The scar was angry-looking, long, puffy, as though the tear had been too ragged to repair neatly. And still pink. It was recent.
“You were in the car, too.” His heart in his throat, he knew he was right.
Christine nodded. Tears crept out from beneath her lowered eyelids to slide down her cheek.
“Were you driving?”
She shook her head. And then nodded. Ben figured it didn’t much matter one way or the other. Except…
Christine seemed so unhappy with herself, so lacking in confidence, in self-love. Could this be why?
“Was it your fault?” he asked, knowing that regardless what had happened, the accident was simply that, an accident.
Christine nodded. Another tear escaped. The woman was consumed by grief and guilt, and Ben couldn’t leave it like that.
“Tell me about it.”
“Th-there’s not much to tell,” she said, her voice shaky. She turned her head away, looked out the passenger window. “A-another car came around the curve when we did. We swerved too close to the edge and went over.”
“Was he passing you?”
“I guess.”
“And you were in your lane?”
“Yeah.”
“Sounds to me like the other car was at fault.”
She shrugged, still facing away from him.
“Were you cited?”
She shook her head. “No one was. They considered it a one-car accident and didn’t charge me.”
He longed to pull her into his arms, to place her head on his chest and shoulder the burdens that were too heavy for her to bear alone. He ran his fingers through the ends of her hair, then lightly stroked her shoulder and the back of her neck.
Her muscles were tight, strained. He continued to massage gently, but she didn’t melt into his touch, didn’t relax at all. She didn’t pull away, either.
“If the law doesn’t blame you, why do you blame yourself?” he asked after a while.
She was silent for so long he didn’t think she was going to answer him. Despite that, he was ready to sit there as many hours as she’d allow him to offer whatever comfort he could, even if that was only by barely touching her neck.
“We were on our way to Arizona.” It was an effort to make out the words. “She wouldn’t have been coming out here if not for me.”
He cou
ld tell her that didn’t make the accident her fault. He could insist that the decision to accompany her had been Tory’s, that neither one of them was to blame if the fates had chosen that particular moment to send a reckless driver across their path. He could have told her—but he didn’t. It would have done nothing to help her.

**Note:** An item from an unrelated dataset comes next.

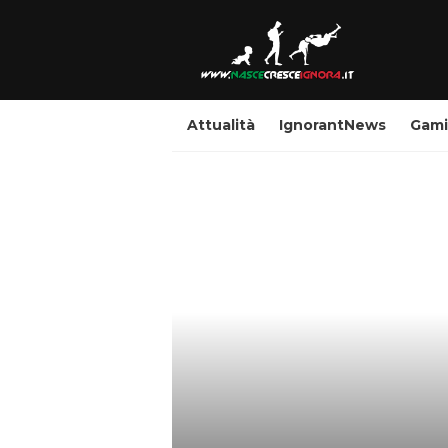
Attualità
IgnorantNews
Gam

“The night my father died, he’d been drinking,” Ben said, instead, taking comfort himself now from the brief physical contact. “And the more he drank, the more bitter he got, until this commercial came on about an Indian and littering. The one where someone driving by on the highway throws a bag of trash at an Indian’s feet. I don’t know if my father was feeling his Indian heritage at that moment or his own bitterness, but he threw his glass at the television set.” Ben could still see the shards flying. “The glass shattered and the whiskey dripped down the screen.”
Christine didn’t move, her head still turned away. But her breathing was growing heavier. She was listening.

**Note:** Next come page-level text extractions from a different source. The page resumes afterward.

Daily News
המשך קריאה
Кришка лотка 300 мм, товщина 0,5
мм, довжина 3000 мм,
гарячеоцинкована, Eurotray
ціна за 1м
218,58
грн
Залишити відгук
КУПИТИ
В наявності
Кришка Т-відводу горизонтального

“It was nothing he hadn’t done before, in some way or other. I just happened to have a friend over that night.”
Her muscles lurched beneath his fingers.
“Then Dad decided he was going to the bar, and instead of stopping him like I usually did, I let him go. I was so damned humiliated, so eager to have him gone, I practically started the car for him.”

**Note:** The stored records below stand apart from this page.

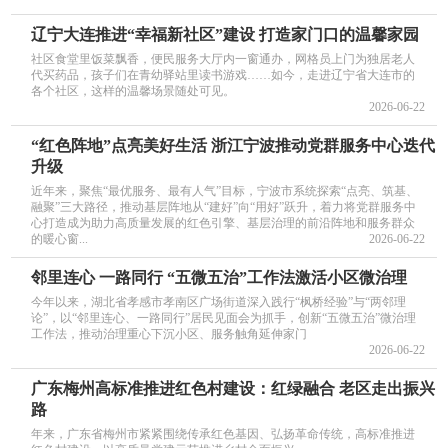
辽宁大连推进“幸福新社区”建设 打造家门口的温馨家园
社区食堂里饭菜飘香，便民服务大厅内一窗通办，网格员上门为独居老人
代买药品，孩子们在青幼驿站里读书游戏……如今，走进辽宁省大连市的
各个社区，这样的温馨场景随处可见。
2026-06-22
“红色阵地”点亮美好生活 浙江宁波推动党群服务中心迭代
升级
近年来，聚焦“最优服务、最有人气”目标，宁波市系统探索“点亮、筑基、
融聚”三大路径，推动基层阵地从“建好”向“用好”跃升，着力将党群服务中
心打造成为助力高质量发展的红色引擎、基层治理的前沿阵地和服务群众
的暖心窗...
2026-06-22
邻里连心 一路同行 “五微五治”工作法激活小区微治理
今年以来，湖北省孝感市孝南区广场街道深入践行“枫桥经验”与“两邻理
论”，以“邻里连心、一路同行”居民见面会为抓手，创新“五微五治”微治理
工作法，推动治理重心下沉小区、服务触角延伸家门
2026-06-22
广东梅州高标准推进红色村建设：红绿融合 老区走出振兴
路
年来，广东省梅州市紧紧围绕传承红色基因、弘扬革命传统，高标准推进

He paused, concentrated on the warmth of her skin underneath her blouse, the fragile bones at the base of her neck.
“He never made it to the bar—and I never saw him again.”
Turning to face him, Christine met his gaze, her eyes filled with more warmth than he’d ever seen.
“He wrapped his car around a tree,” Ben said in a whisper.
CHAPTER TEN
“SURELY YOU DON’T blame yourself for your father’s death?” Tory asked, able to breathe again, to speak, now that she was no longer the topic of conversation.
“On occasion,” he admitted.
Tory found it nearly impossible to have compassion for a man. But she hated to think of Ben torturing himself when it wasn’t necessary. She knew about alcoholics. Had spent most of her life at the mercy of two of them.